Pip nervously passes me a mug and I’m about to take it when I pause. I have no idea who these women are and have lowered my guard too far already. The last residents I met on this island wanted to drug and kill me. Who’s to say these sisters won’t do the same?
‘Oh, for goodness’ sake,’ Rayvn says, striding over when she
sees my hesitation. ‘If we wanted to kill you, we’d stick you with a spear.’ And she grabs the mug from Pip, taking a large mouthful of the soup to prove it’s safe to eat. ‘If you don’t like our hospitality, you can always leave,’ she says, and holds the soup out like a challenge. I rise to it, and the liquid slips like fire down my throat.
‘Thank you,’ I say after another few mouthfuls, the hearty broth reviving me from the inside out. ‘And don’t worry, I’m not here to hurt your horses.’
Pip looks reassured, but Rayvn is less easy to placate.
‘So what do you want with them?’ Rayvn says, and I sense that whatever Olwyn has said to her means she will tolerate my presence at least long enough to hear an explanation.
I tell them everything that’s happened since I discovered Esther’s abandoned home, leaving out some of the details of my failed attempt at healing, but hoping the rest of the story explains why I’ve stumbled on to their very remote land. ‘But obviously I was mistaken,’ I finish. ‘Esther isn’t here.’ Though I’m beginning to suspect this might be exactly where the horse intended to bring me all along.

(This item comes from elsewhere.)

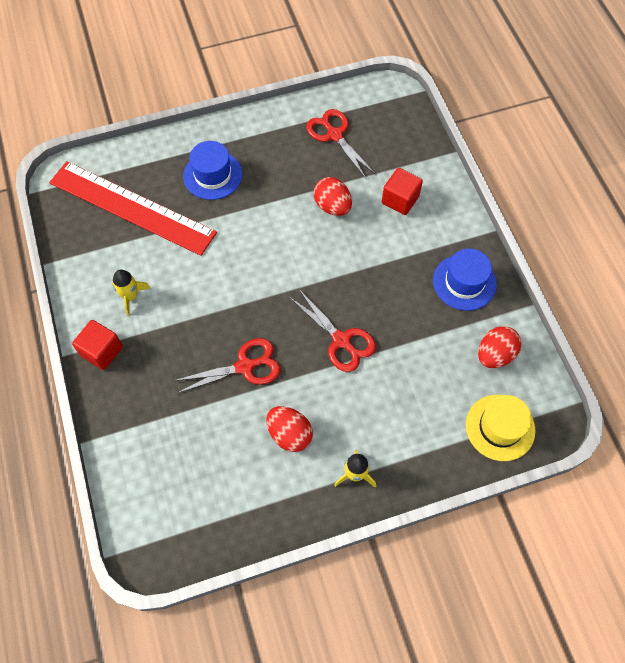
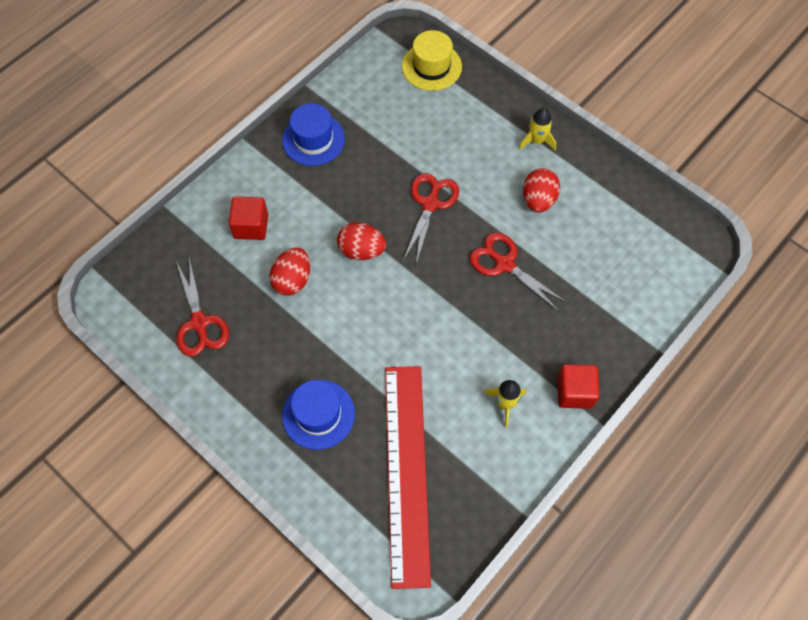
camera: 120 degrees left, 0 degrees up
red scissors [306,109,376,179] -> red scissors turned 45 degrees counterclockwise [176,257,229,356]
red egg [478,326,521,368] -> red egg moved to [337,222,386,260]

The three of them are all staring at me – Rayvn in confusion mixed with outrage, Olwyn in amazement and Pip in disbelief, her mouth hanging open.
‘What?’ They’re making me suddenly uncomfortable.
‘You rode the mare?’ Olwyn sounds in awe, though it seems an odd thing to focus on in the scheme of the story. ‘She let you?’
I nod, watching Olwyn and Rayvn exchange a very meaningful look.
‘Pip, go wake up Mama,’ Rayvn says, and for the first time she puts down her spear.